Institute: New York
Year Established: 2012 Start Date: 2012-03-01 End Date: 2013-02-28
Total Federal Funds: $19,840 Total Non-Federal Funds: $40,722
Principal Investigators: Philippe Vidon
Abstract: Riparian zones (near stream zones) are widely recommended best management practices (BMP) to mitigate the impact of agriculture on the quality of our waters owing to their inherent ability to remove nitrate from subsurface flow.

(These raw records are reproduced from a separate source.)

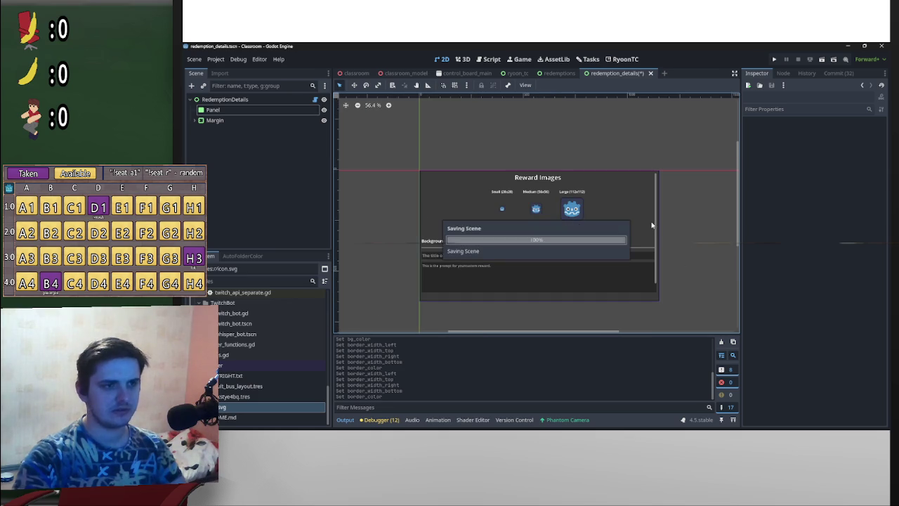
- Disable and re-enable the RyoonTC plugin in Project Settings > Plugins
{"action": "left_click", "coordinate": [194, 59]}
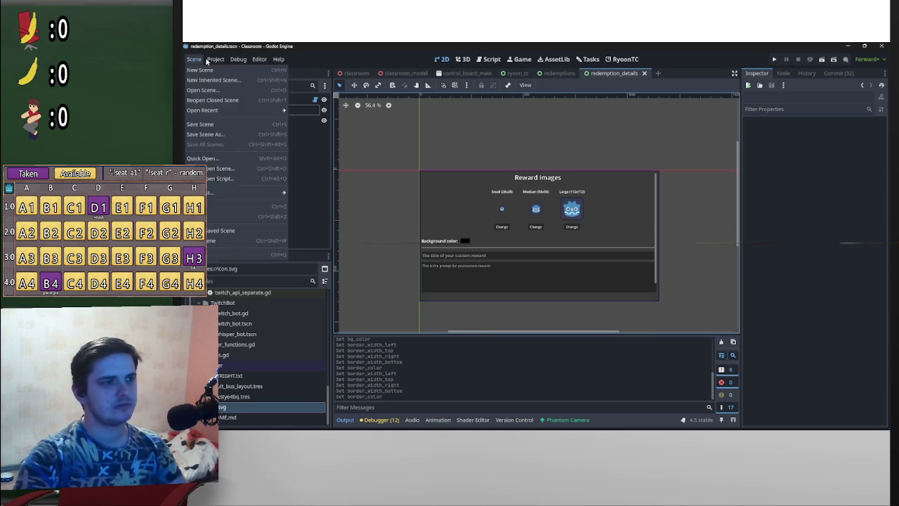
{"action": "left_click", "coordinate": [215, 59]}
{"action": "left_click", "coordinate": [215, 59]}
{"action": "left_click", "coordinate": [239, 71]}
{"action": "left_click", "coordinate": [309, 263]}
{"action": "left_click", "coordinate": [309, 263]}
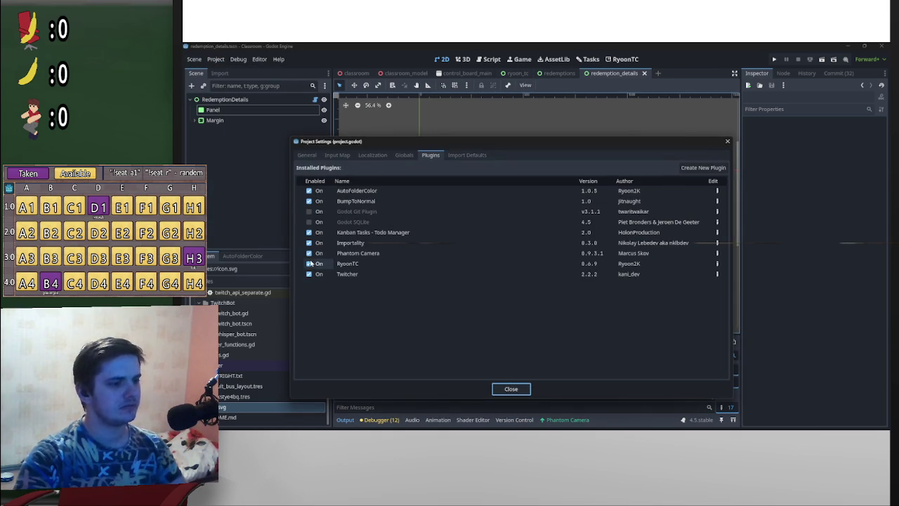
{"action": "left_click", "coordinate": [510, 388]}
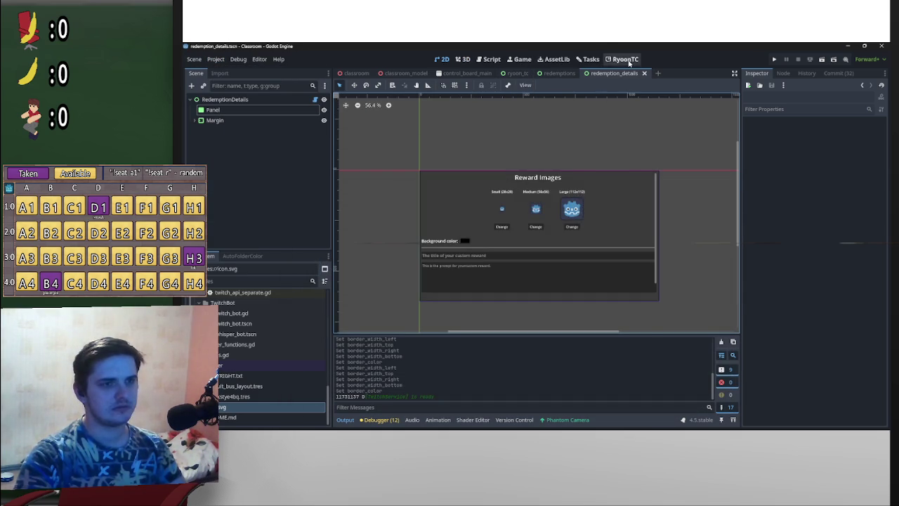
- Open the RyoonTC main screen and scroll through the reward list and Reward Images details
{"action": "left_click", "coordinate": [621, 59]}
{"action": "scroll", "coordinate": [678, 225], "scroll_direction": "down", "scroll_amount": 1}
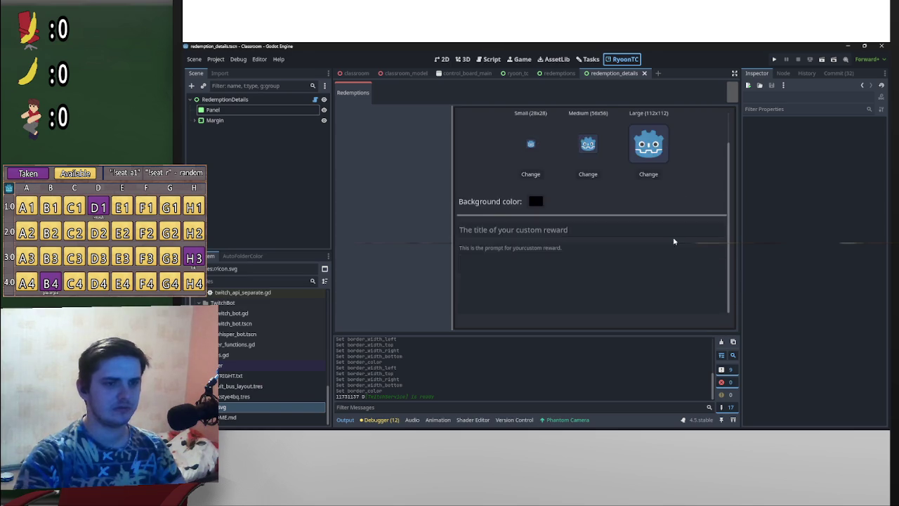
{"action": "scroll", "coordinate": [674, 238], "scroll_direction": "up", "scroll_amount": 1}
{"action": "scroll", "coordinate": [667, 237], "scroll_direction": "down", "scroll_amount": 1}
{"action": "scroll", "coordinate": [481, 225], "scroll_direction": "up", "scroll_amount": 1}
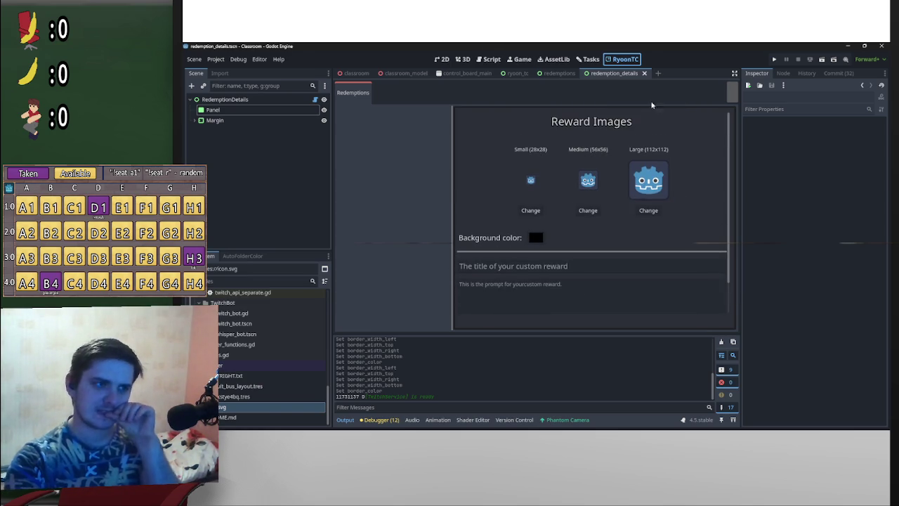
{"action": "left_click", "coordinate": [732, 94]}
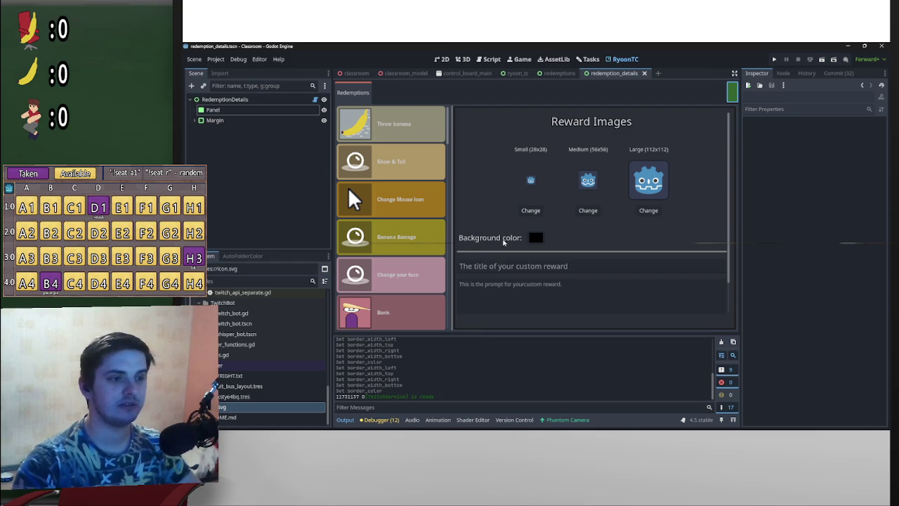
- Enter 'ASDF' as the reward title in the plugin screen
{"action": "scroll", "coordinate": [534, 242], "scroll_direction": "down", "scroll_amount": 2}
{"action": "scroll", "coordinate": [639, 261], "scroll_direction": "up", "scroll_amount": 2}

However, recent research suggests that the strong biogeochemical gradient often observed in riparian zones as water moves from the upland environment to streams also influences the fate and transport of many other redox sensitive elements such as phosphorus, sulfate and iron, as well as the production and/or consumption of greenhouse gases (GHG) (N2O, CO2, CH4)[3,4,5]. These elements affect the quality of our water and air, and it is critical to determine to what extent the promotion of riparian zones as BMPs for nitrate removal is done at the expense of air quality (greenhouse gas production), or at the expense of water quality vis-is phosphorus, sulfate and/or iron, and associated contaminants? Quantifying the concentration of P in solution (Soluble Reactive Phosphorus (SRP)), the Sulfate/Sulfide and FeII/FeIII ratios, and the fluxes of N2O, CO2, CH4 gases at the soil-atmosphere interface in relation to nitrate (NO3-) concentrations and fluxes is therefore critical to develop intelligent riparian zone management practices allowing for the reduction of NO3-concentration in subsurface flow without negatively affecting air quality (GHG production) or water quality with respect to P, S, Fe and associated contaminants. We propose a study that focuses on the impact of stream meander geometry (i.e. curvature) on pollution trade-offs (GHG production, P, S, and Fe release) in a typical central NY riparian zone.